(DATA LISTING begins)
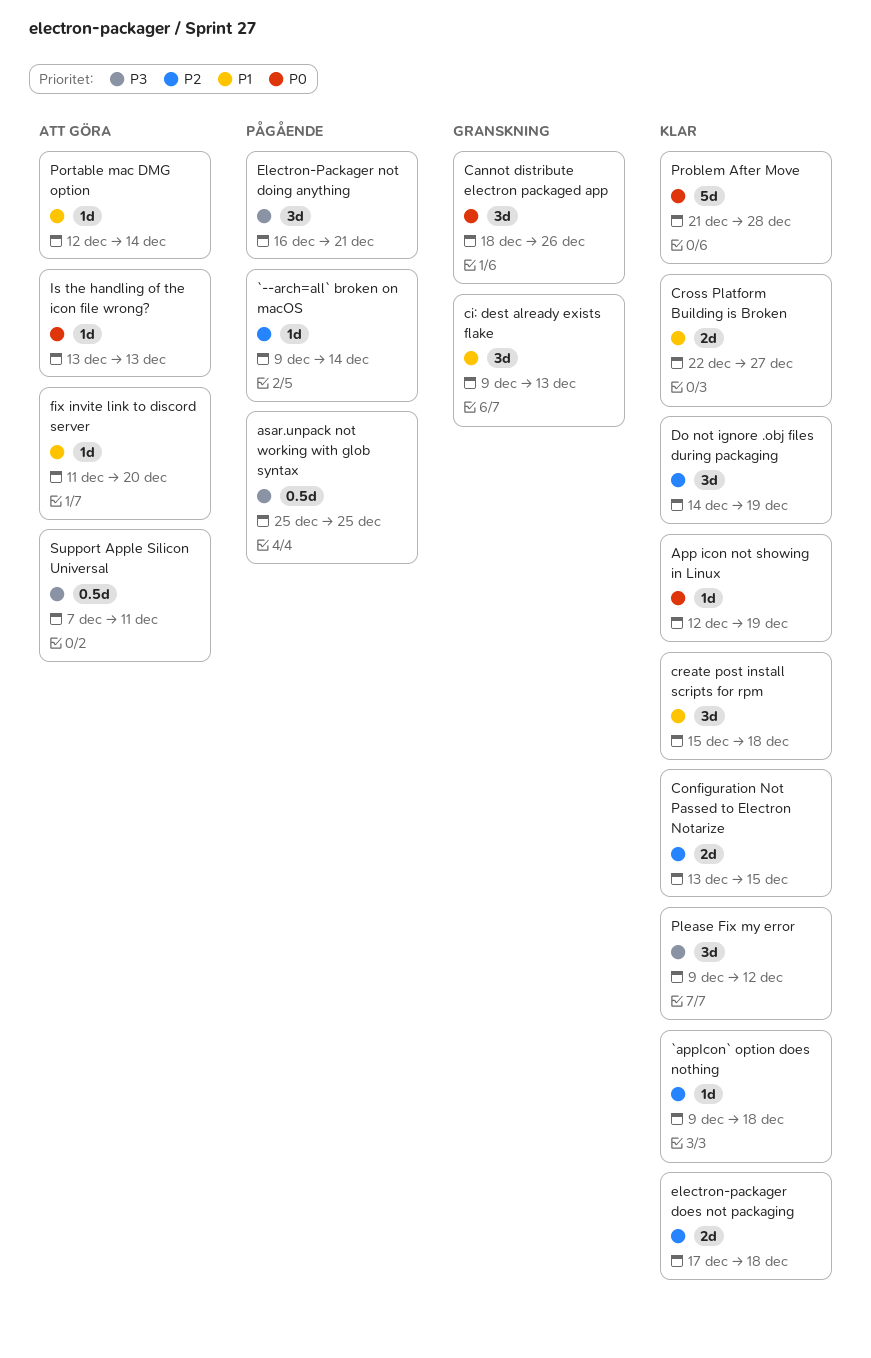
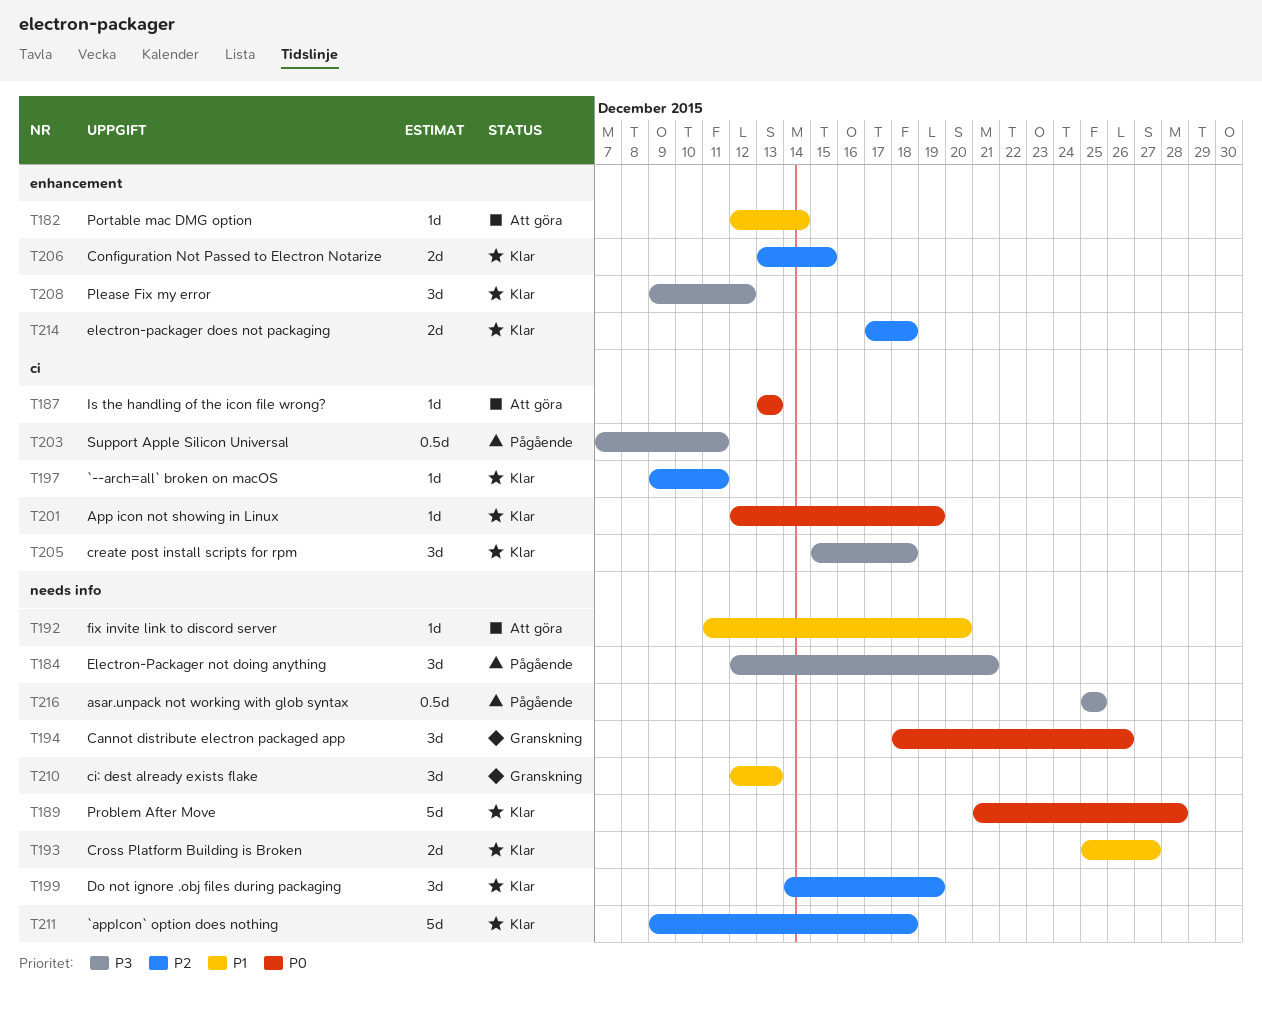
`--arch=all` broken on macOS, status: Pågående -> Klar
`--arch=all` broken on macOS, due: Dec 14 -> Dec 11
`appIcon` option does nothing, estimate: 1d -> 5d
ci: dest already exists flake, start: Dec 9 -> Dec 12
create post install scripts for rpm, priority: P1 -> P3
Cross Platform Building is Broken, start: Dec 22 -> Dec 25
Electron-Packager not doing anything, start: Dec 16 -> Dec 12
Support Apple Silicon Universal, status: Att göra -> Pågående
(DATA LISTING ends)
PROBLEM: Copy each line of the data that contains the word "Pågående".

WRITTEN REPLY:
`--arch=all` broken on macOS, status: Pågående -> Klar
Support Apple Silicon Universal, status: Att göra -> Pågående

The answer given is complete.